The memes come in all forms, whether they are Mitt Romney making off-handed comments about Big Bird and keeping binders full of women, Joe Biden cackling or throwing his hands up in the air shouting “Malarkey” or Jim Lehrer losing control as a moderator.
The political spoofing also is largely bi-partisan. No gaffe or off-handed comment is free from ridicule.
From the memes that arose during the Oct. 16 presidential debate, it appears that social media is changing the political game.
“I went to a number of women’s groups and said, ‘Can you help us find folks,’ and they brought us whole binders full of women,” said Presidential candidate Mitt Romney during the debate. Within minutes, both Twitter and Tumblr accounts with the handle “binders full of women” went viral.

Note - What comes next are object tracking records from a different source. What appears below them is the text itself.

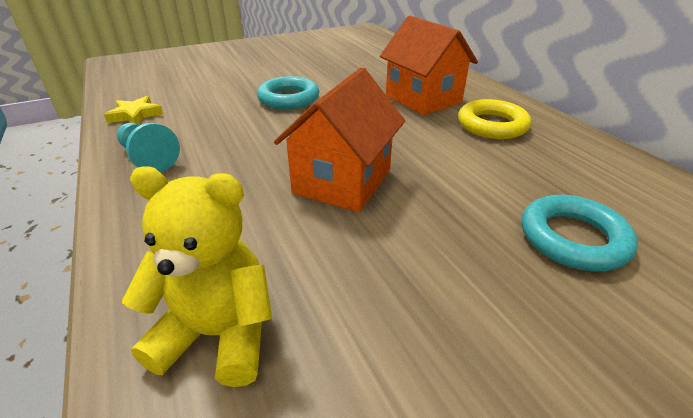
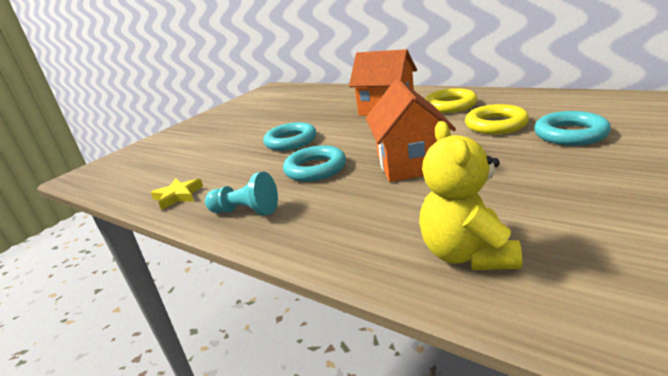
camera: 25 degrees left, 10 degrees down
yellow teddy bear [122,166,272,387] -> yellow teddy bear turned 75 degrees counterclockwise [419,121,522,270]
none -> turquoise ring [283,145,346,182]
none -> yellow ring [465,104,529,135]

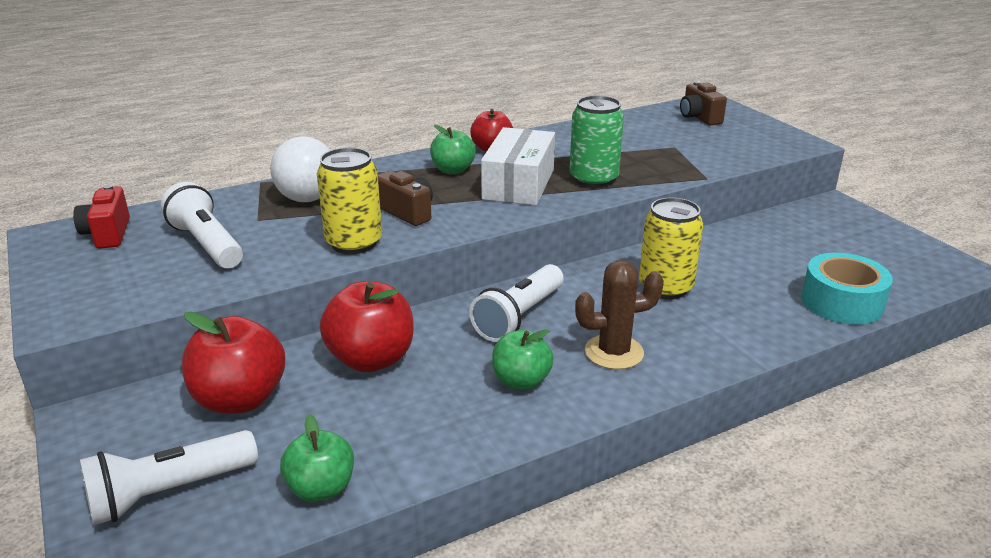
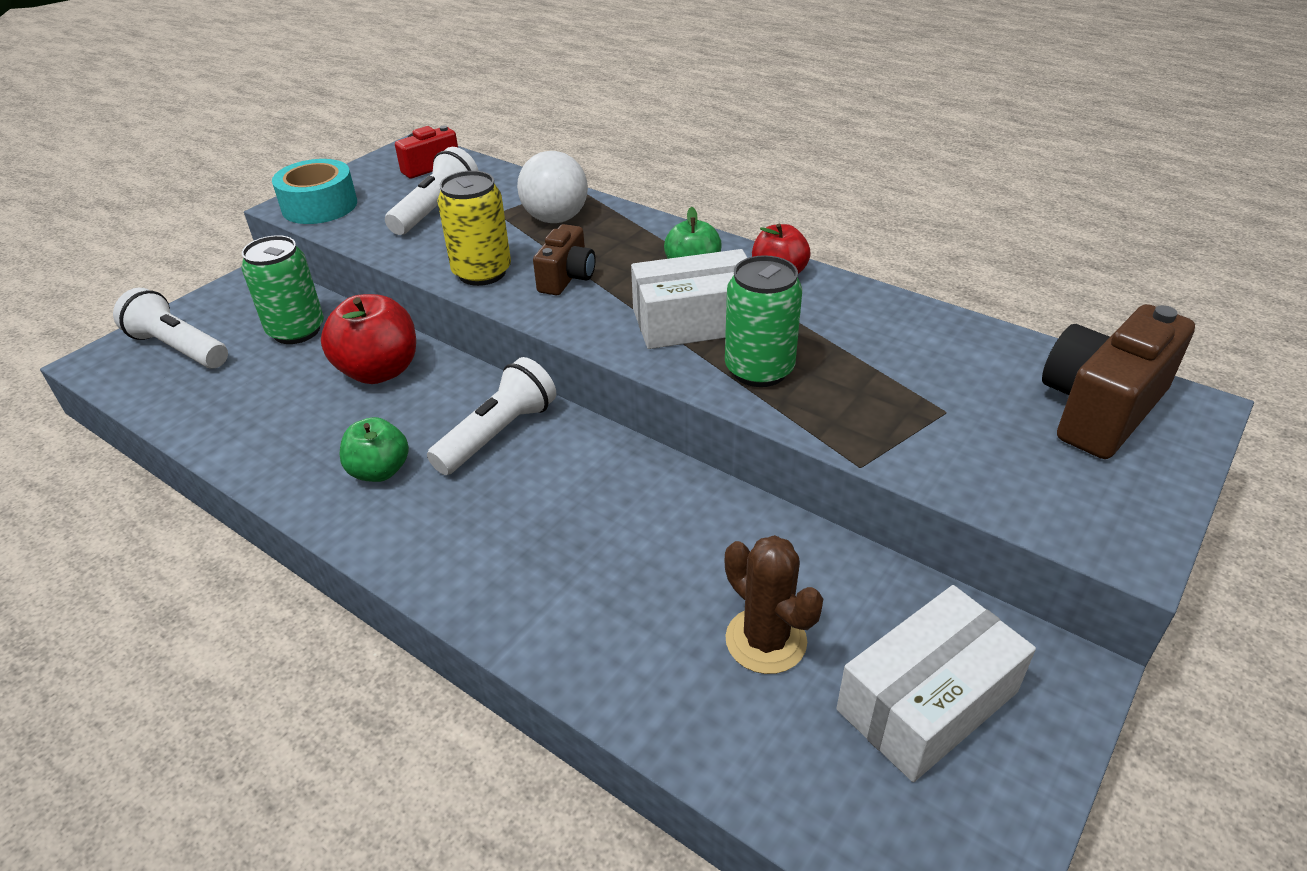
camera: 65 degrees right, 10 degrees up
red apple [182,312,285,414] -> green can [242,235,324,344]
green apple [280,414,354,502] -> none
white flashlight [469,264,564,342] -> white flashlight turned 120 degrees clockwise [427,357,556,475]
brown cactus [575,260,664,370] -> brown cactus moved to [725,535,823,674]
yellow can [639,197,703,300] -> none
brown camera [680,81,727,126] -> brown camera [1042,304,1195,459], size x1.73
turquoise tape [801,253,893,324] -> turquoise tape moved to [272,159,357,224]
none -> white box [836,585,1036,782]

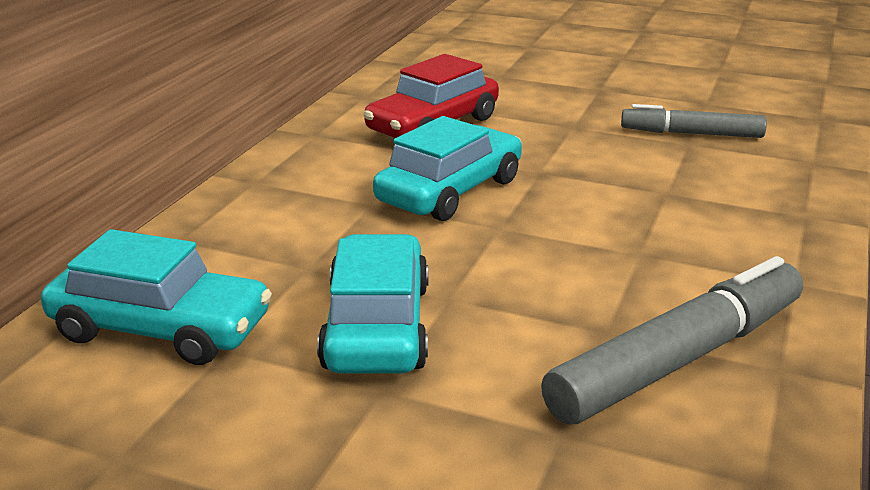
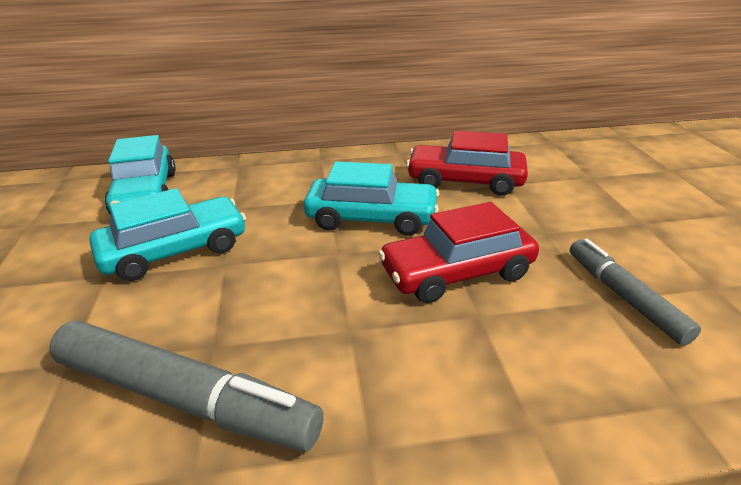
camera: 60 degrees right, 5 degrees up
none -> red car [378,202,539,303]

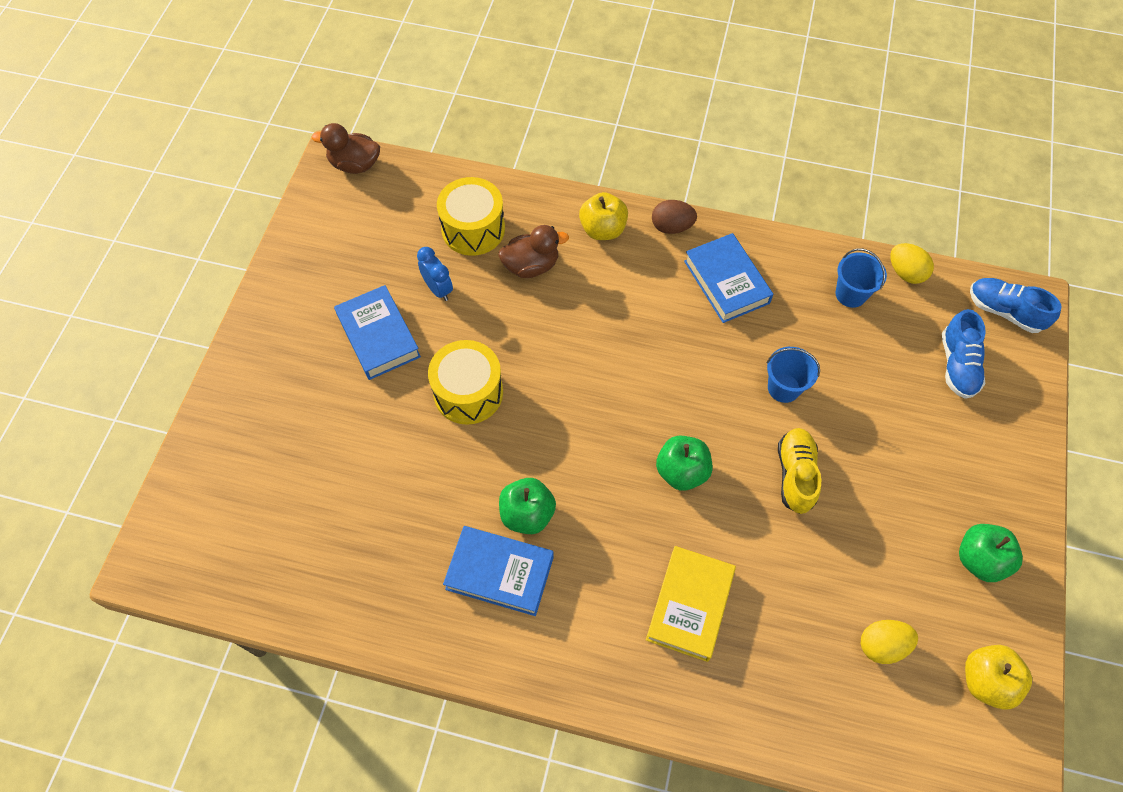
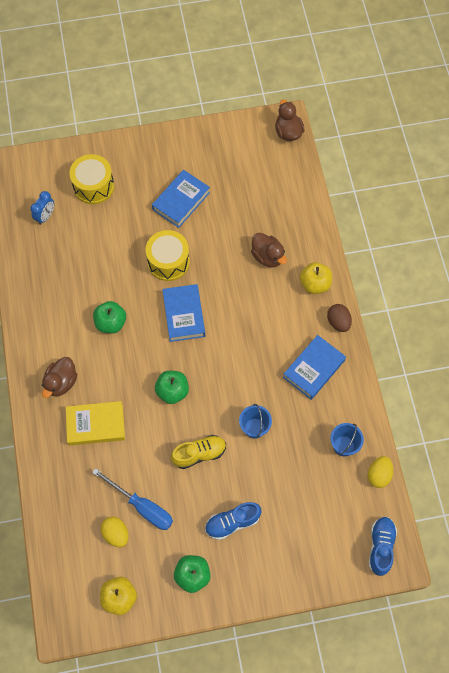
camera: 65 degrees right, 5 degrees up
blue clock [417,247,453,301] -> blue clock moved to [30,191,54,225]
yellow drum [437,177,505,256] -> yellow drum moved to [69,154,114,204]
blue book [443,526,554,616] -> blue book moved to [162,284,205,342]
blue shoe [942,309,986,399] -> blue shoe moved to [205,502,262,540]
none -> brown duck [42,357,77,398]
none -> blue screwdriver [92,468,173,530]

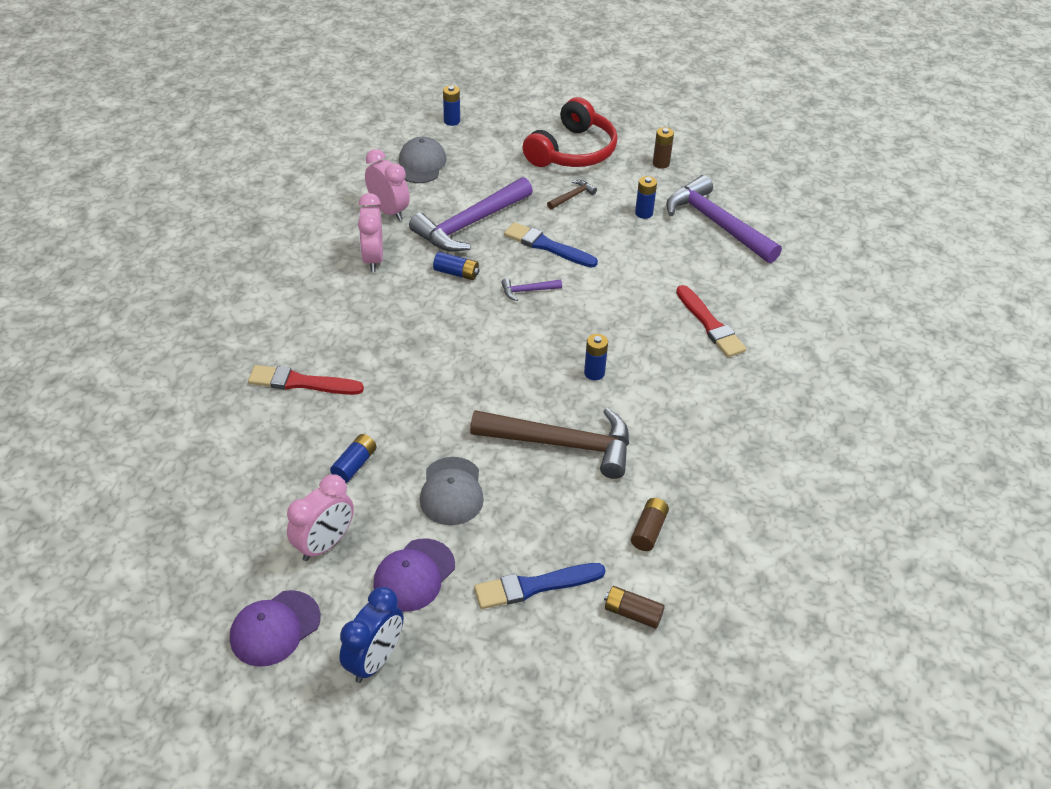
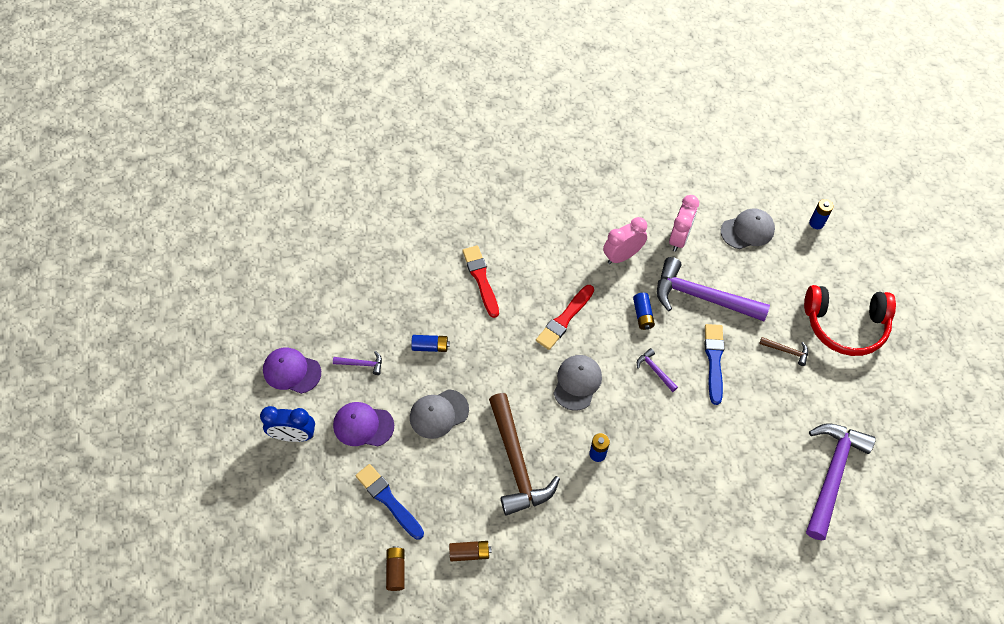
camera: 65 degrees right, 15 degrees up
pink clock [287,474,354,561] -> purple hammer [333,351,382,375]
blue battery [635,176,657,219] -> none
brown battery [653,127,674,169] -> none
red brush [676,285,746,357] -> red brush moved to [536,285,594,350]
none -> grey cap [554,355,602,411]

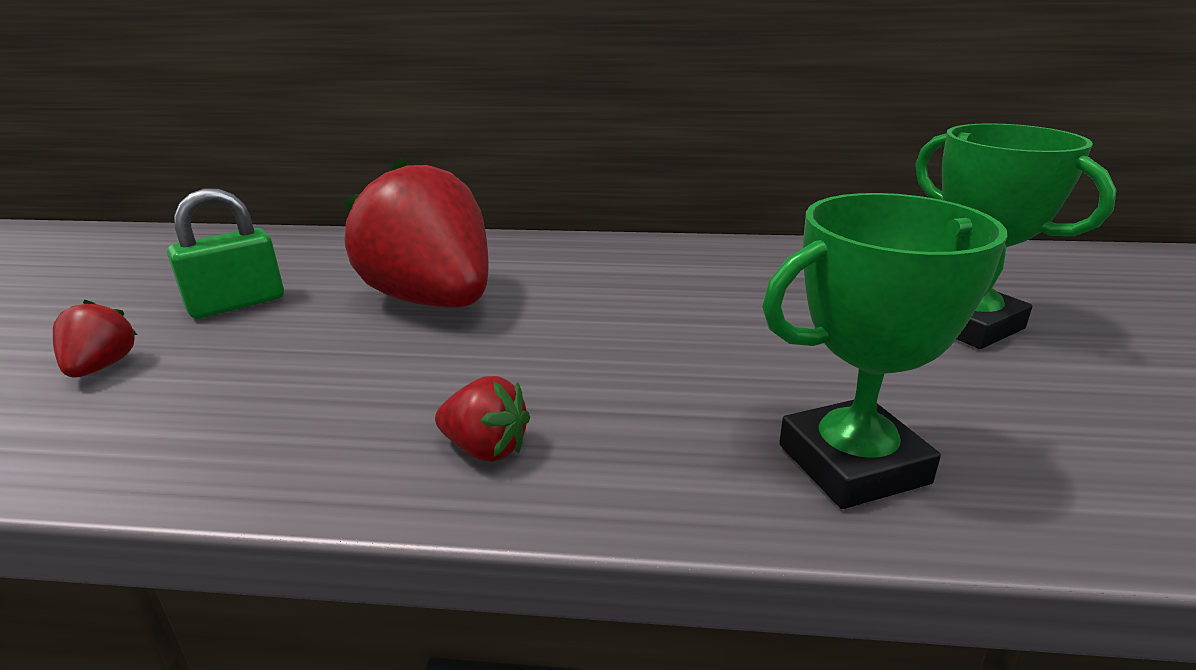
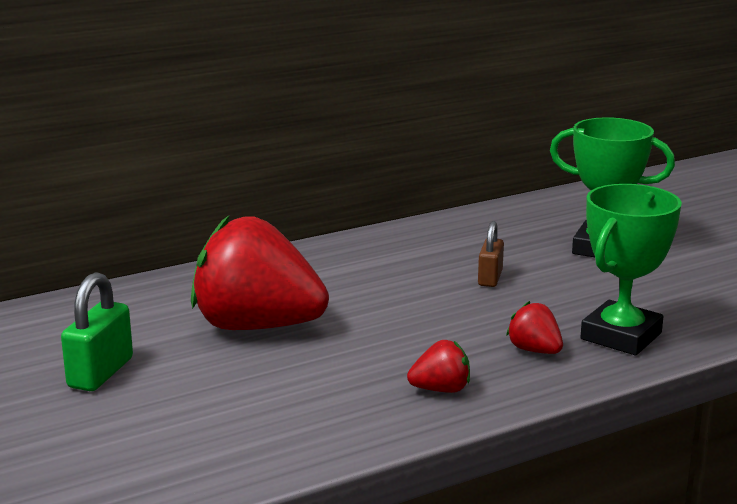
camera: 35 degrees left, 5 degrees down
red strawberry [53,300,138,377] -> red strawberry moved to [506,301,563,354]
none -> brown padlock [478,221,504,287]

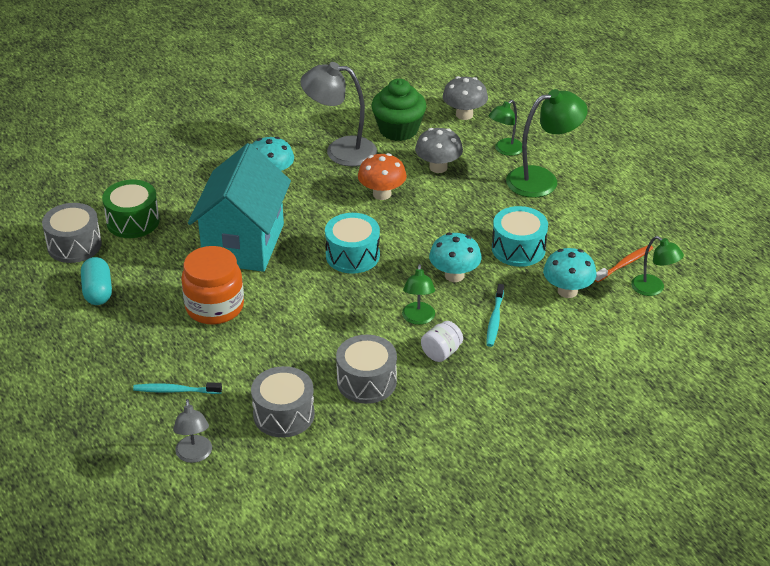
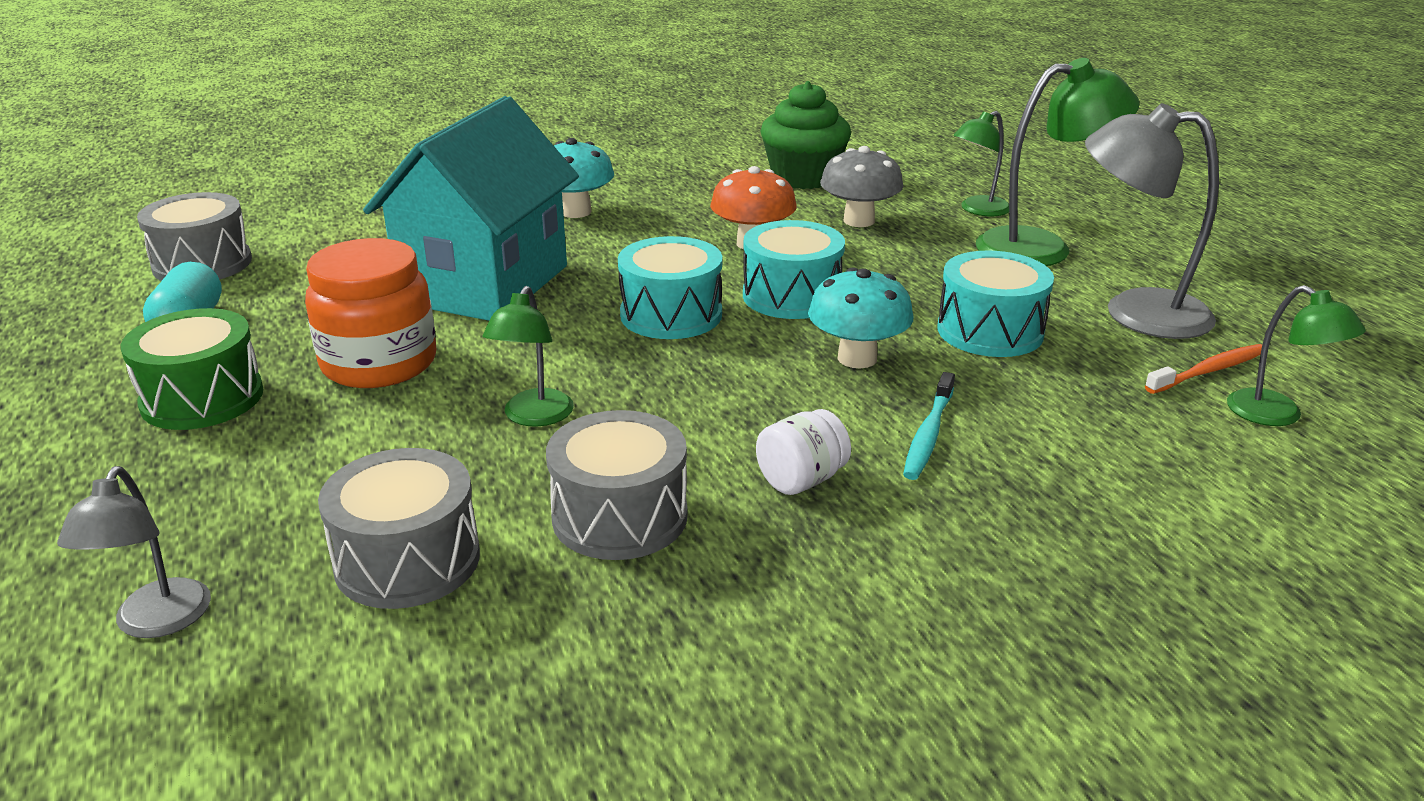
camera: 10 degrees right, 10 degrees down
green drum [102,180,160,238] -> green drum moved to [121,308,263,430]
turquoise toothbrush [133,382,222,394] -> none
grey lamp [300,62,377,166] -> grey lamp moved to [1085,103,1219,339]
green lamp [402,264,435,325] -> green lamp moved to [483,286,574,427]
grey mushroom [443,76,488,120] -> none
turquoise mushroom [543,248,596,298] -> none
none -> turquoise drum [743,220,845,319]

While these memes certainly have left me with a few chuckles, I have to ponder what the real significance of the meme and, more broadly, social media is in this presidential campaign.
Never before have networks of friends and followers been able to discuss the political game so closely with one another.
Is social media democratizing political discourse for the public, or is it working as a wedge to further drive apart liberals and conservatives?
The optimist in me wants to say that, through my political Facebook posts and tweets, I’m helping to keep my friends and followers informed, but the realist knows that I’ve lost a follower or two in the process.
This isn’t the first Presidential race that has capitalized on social media, but it may be the first where the candidates are satirized on such a large scale. Rory O’Connor, author of Friends, Followers and the Future, captured this phenomenon well during an interview with NPR.
“At the heart of every parody is a sometimes cruel truth,” O’Connor said. “Even if you look at the Biden persona online, there’s a kernel of Joe Biden that they got right and that’s what resonates.”
Time only will tell how these Internet sensations affect this year’s national election.